Oberlin Alumni Magazine

Three Things with Jillian Scudder

Oberlin’s astrophysicist-author shines a light on our dark universe.

January 24, 2024

Communications Staff

Jillian Scudder gives an astronomy lecture.
Photo credit: Matthew Lester

Jillian Scudder is an associate professor of physics and astronomy at Oberlin. Her research focuses on understanding how relatively nearby galaxies operate, studying the contents of their gas, and how they form new stars. She’s been writing about space for the general public since 2013 and has published three books with the same audience in mind: Astroquizzical (Icon Books), Astroquizzical: The Illustrated Edition (MIT Press), and The Milky Way Smells of Rum and Raspberries (Icon).

In summer 2022, Scudder earned a $229,000 grant from the National Science Foundation to support continued research on our understanding of galaxies in the nearby universe. Here she shares three things about her exploration of the cosmos.

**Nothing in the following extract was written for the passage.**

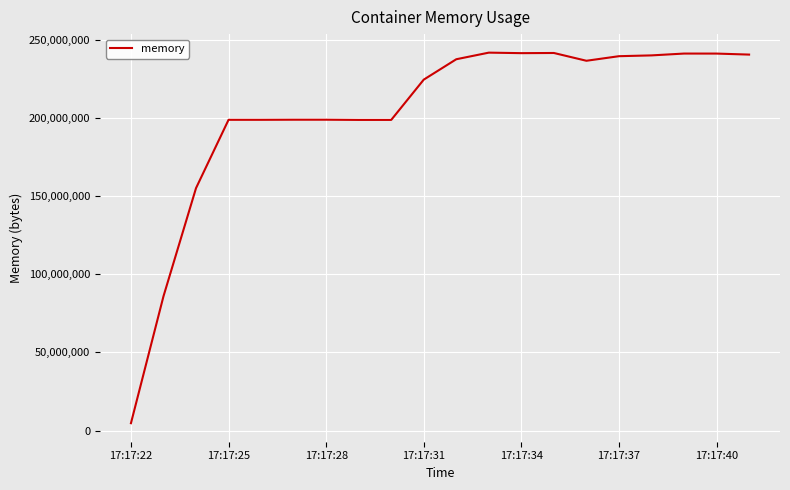

What is the maximum value shown in the chart?

241676288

1. We do almost all of our exploring from home.

Jillian Scudder headshot.
Scudder has been studying the collisions between galaxies for more than a decade.
Photo credit: Yevhen Gulenko

This one is partially for convenience—if your devices are close to home, they’re easier to repair—and partially because space is unpardonably huge. With the exception of our robotic explorations of our own solar system, all of our understanding of the larger scope of the universe has been built from observations either from terra firma on Earth, telescopes in low earth orbit (like Hubble), or telescopes in stable places nearish to Earth (1 million miles, give or take), where the recently launched Webb Space Telescope was placed. Even to travel 1 million miles, spacecraft take close to a month to arrive; to escape our cosmically small solar system—as the Voyager spacecraft have done—we’re looking at more like a 30-year journey. Launched in 1977, Voyager 1 is the most distant artificial object from Earth, having left the solar system in 2012. In 2022 it celebrated 45 years of continuous operations, making it also the longest space mission still running.

2. Our view of the cosmos changes dramatically depending on what tools we use to look at it. 

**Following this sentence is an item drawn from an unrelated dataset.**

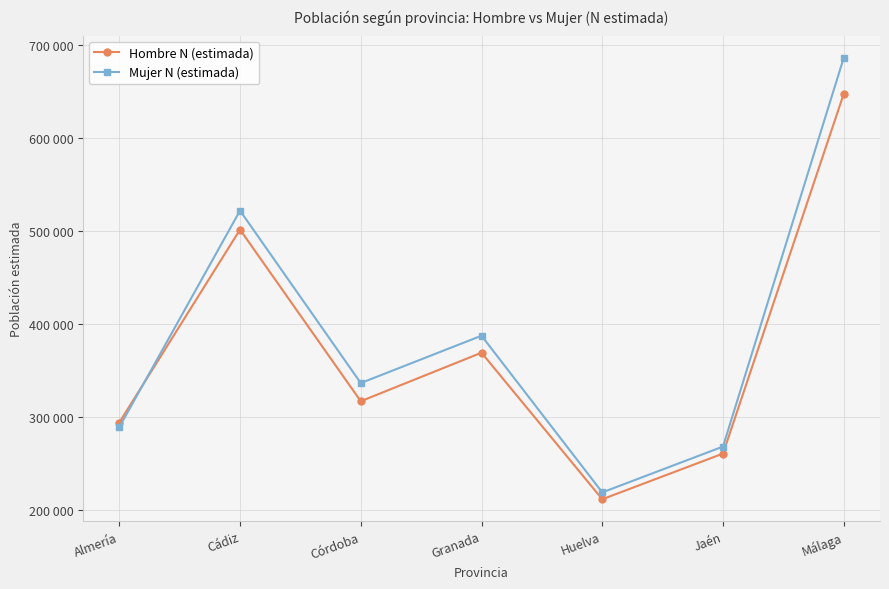

Between Málaga and Granada, which is larger?

Málaga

Our eyeballs are relatively tiny observatories of the universe, and are well-matched to the kind of light that our sun produces a lot of—which we have tautologically called “visible light.” But this is only a narrow sliver of the full range of light that objects in space can produce, and so to get a more complete accounting of what’s out there, we have to observe using devices that are sensitive to many different kinds of light. From X-rays to infrared, to radio—each one provides a unique view of our universe: X-rays can tell us about profoundly energetic clouds of gas; infrared can see the glow of warm dust and newly forming stars; and radio can see the improbable glow of hydrogen atoms drifting inside far-off galaxies.

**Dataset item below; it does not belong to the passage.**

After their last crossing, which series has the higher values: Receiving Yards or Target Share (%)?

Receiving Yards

“The nearest star is so distant that light takes a little more than four years to reach us—and that’s the nearest star in the galaxy we live in.

3. We see into the past.

Because of the tremendous distances involved between any two things in space, even light—mostly instantaneous on human scales—takes a long time to traverse the void. At 300,000 kilometers every second, it’s zippy, but even the sun is roughly 150 million kilometers away; light takes about eight minutes to travel that far. The nearest star is so distant that light takes a little more than four years to reach us—and that’s the nearest star in the galaxy we live in. By the time we start looking at other galaxies, the light we receive isn’t just minutes out of date; it’s often billions of years old. That light has been traveling the spaces between galaxies and stars for so long that we’re no longer looking at things as they are, but as they were, when the light was released out into space. The more distant objects are also the furthest into the past, and serve as ancient beacons of what the universe was like, eons ago.